Victor ORSEL was born into a family of old bourgeoisie from Dauphiné, from Jean ORCEL (1612-1682), merchant, bourgeois from Monêtier-les-Bains. Jacques (I) ORSEL (1706-1789), was a merchant in Lyon, hardware merchant. Jacques (II) ORSEL (1750-1800), was a merchant, manufacturer of gauzes in Lyon. He is the father of Victor ORSEL, who remained without alliance or posterity. Jacques (III) ORSEL (1784-1868), the elder brother of Victor, was mayor of Tarare, then of Oulins, general councilor of the Rhône department.
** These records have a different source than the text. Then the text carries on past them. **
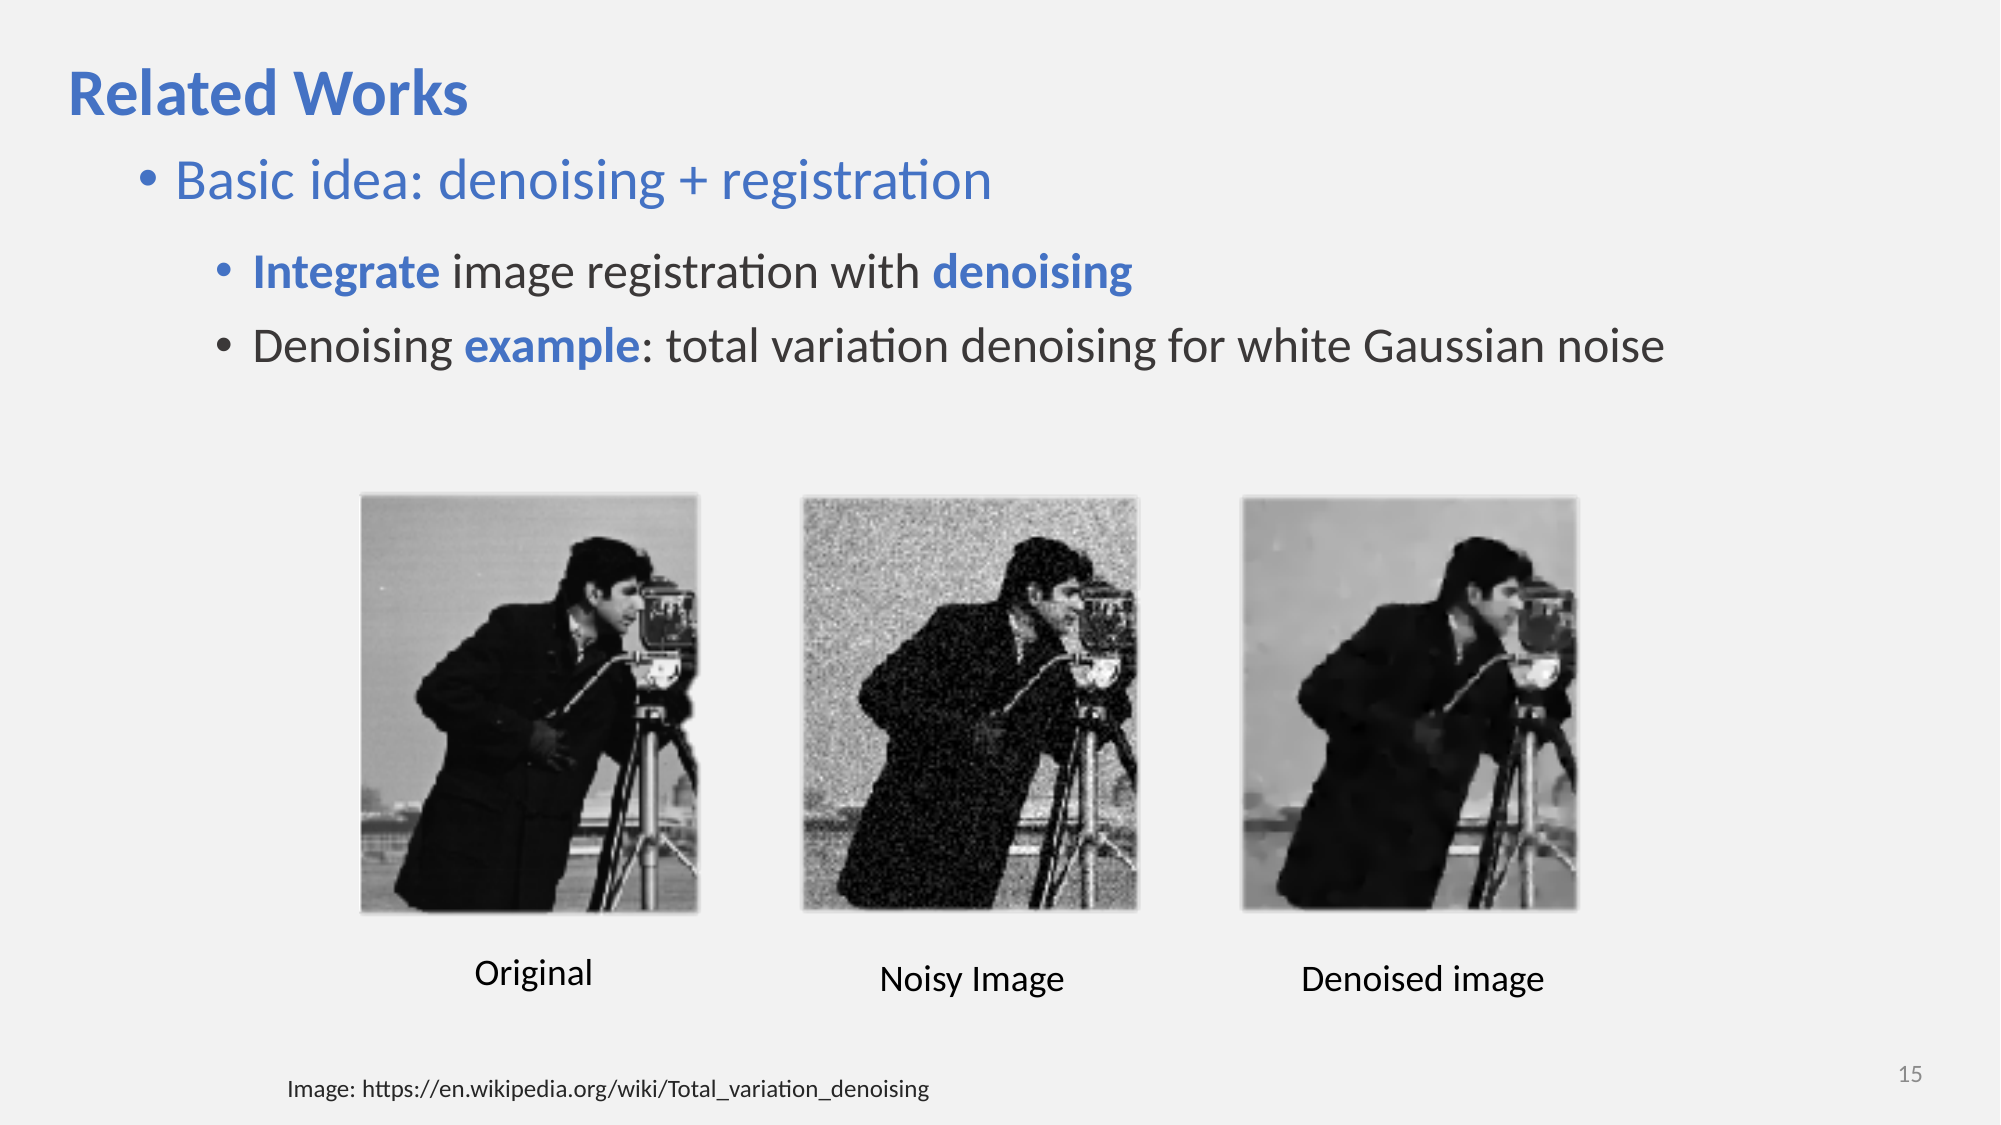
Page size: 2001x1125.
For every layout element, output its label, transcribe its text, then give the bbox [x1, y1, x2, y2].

picture [359, 421, 1586, 933]
text_box Original [459, 940, 609, 1001]
list Basic idea: denoising + registration [123, 141, 1939, 228]
text_box Image: https://en.wikipedia.org/wiki/Total_variation_denoising [272, 1065, 946, 1111]
text_box Denoised image [1286, 946, 1561, 1007]
list Integrate image registration with denoising Denoising example: total variation denoising for white Gaussian noise [199, 237, 2000, 312]
title Related Works [53, 46, 1603, 142]
slide_number 15 [1488, 1042, 1939, 1103]
text_box Noisy Image [864, 946, 1081, 1007]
Pierre-Jean ORSEL (1791-1858), another brother, was a fabulist writer.
Victor ORSEL was successively the student of Pierre REVOIL at the Imperial School of Fine Arts in Lyon in 1809 and of Pierre-Narcisse GUERIN in Paris. He followed the latter to Rome when he was appointed director of the Medici villa and spent eight years there, from 1822 to 1830 where he worked in the entourage of Johann Friedrich OVERBECK and the group of Nazarenes, and copied the Italian primitives, this which marks his art with an archaic bias.
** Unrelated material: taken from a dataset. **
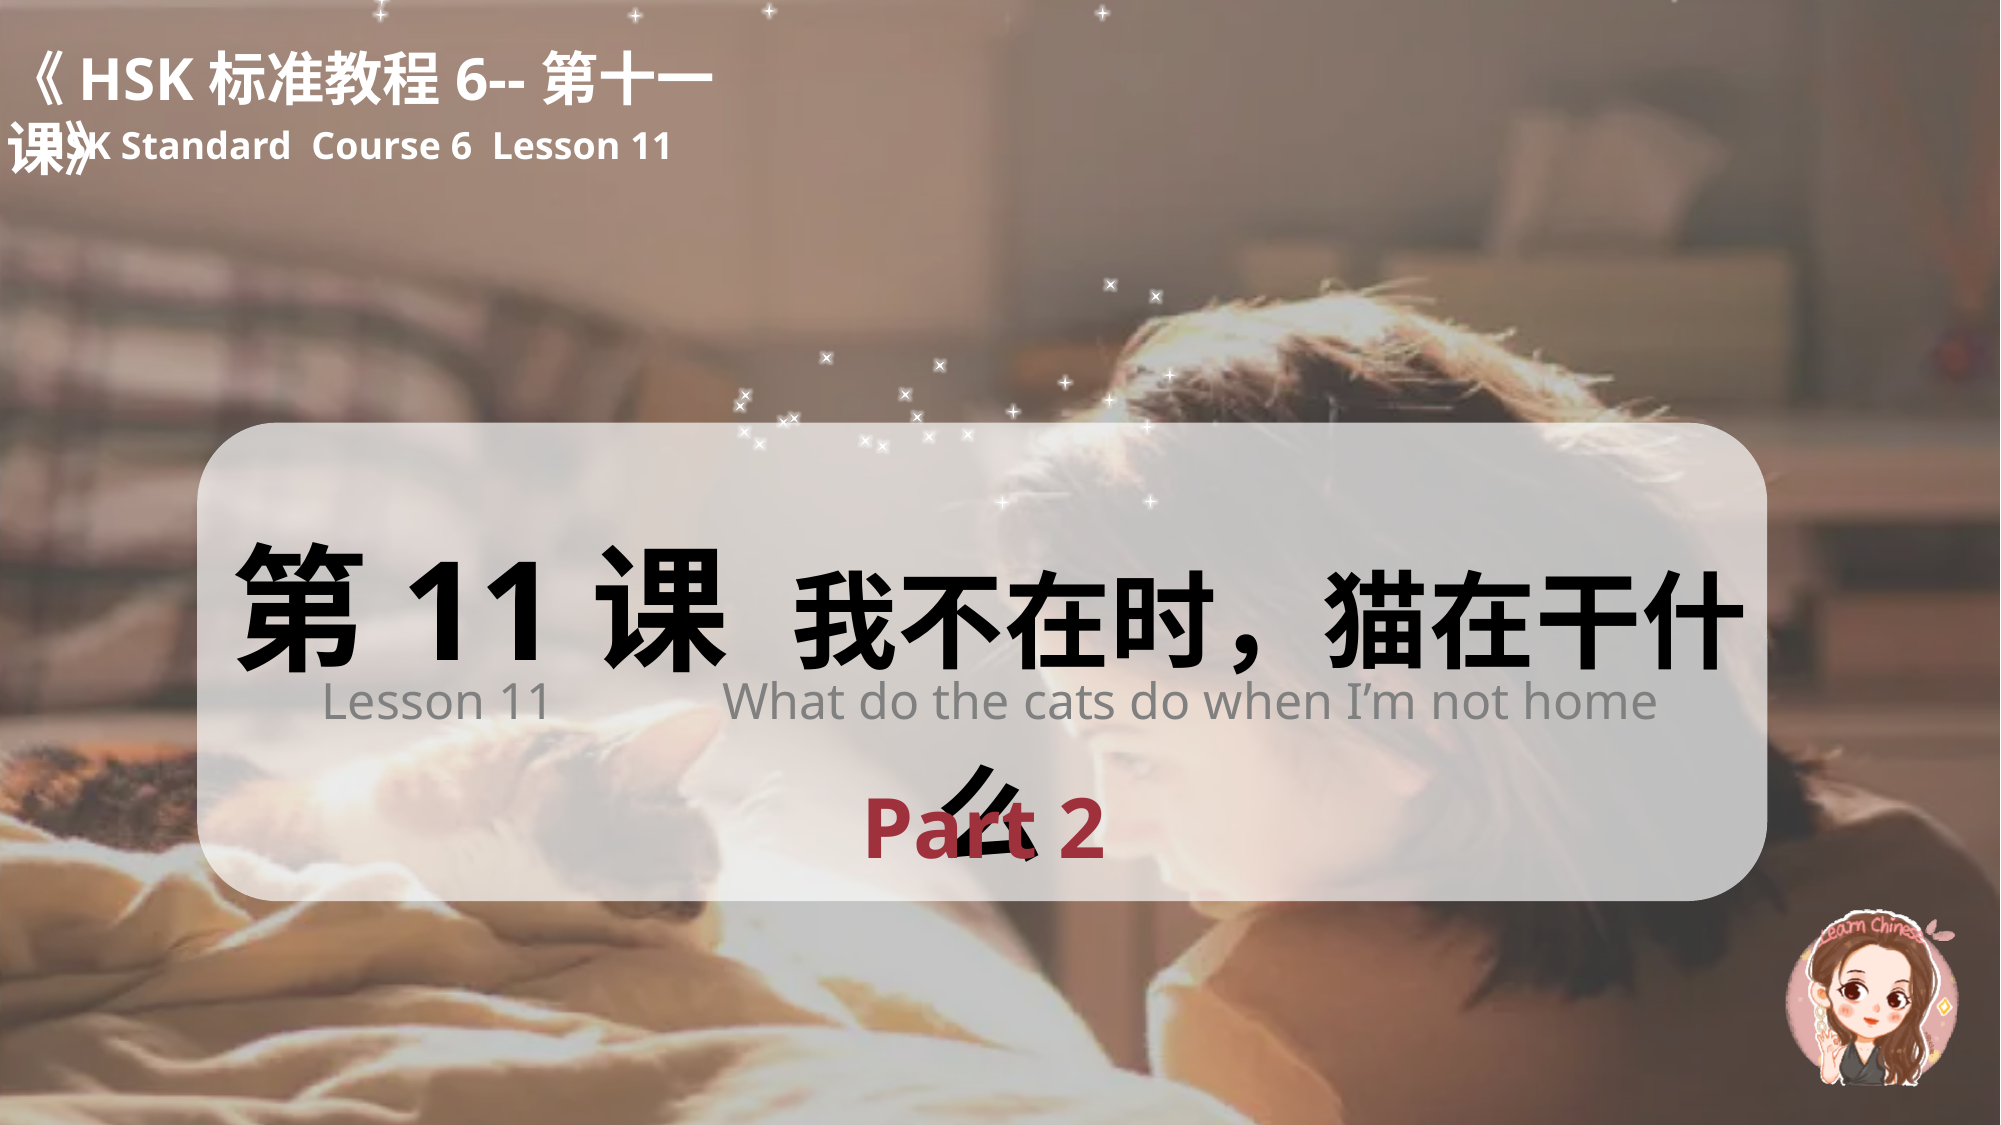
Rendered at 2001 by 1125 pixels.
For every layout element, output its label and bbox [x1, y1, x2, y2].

text_box [197, 422, 1782, 902]
picture [0, 0, 2001, 1125]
In 1823, he sent to Lyon the painting entitled "La Charité et les Pauvres", which won the gold medal at the exhibition of the year. Back in France, he accepted from the city of Paris the decoration of the Notre-Dame de-Lorette church with his friend Alphonse PERIN, both taking Michel DUMAS as assistant. For the space allotted to him, he chose to illustrate the Litanies of the Virgin, divided into sixty paintings. He will devote the last seventeen years of his life to it. His most famous works are "Le Bien et le Mal" (Lyon Museum of Fine Arts) and the "Vœu du choléra", adorning the top of the main door of the Notre-Dame de Fourvière basilica in Lyon.
He trained many students, including Louis JANMOT (1814-1892), François-Frédéric GROBON (1815-1901), Gabriel TYR (1817-1868) and Louis Stanislas FAIVRE-DUFFER (1818-1897).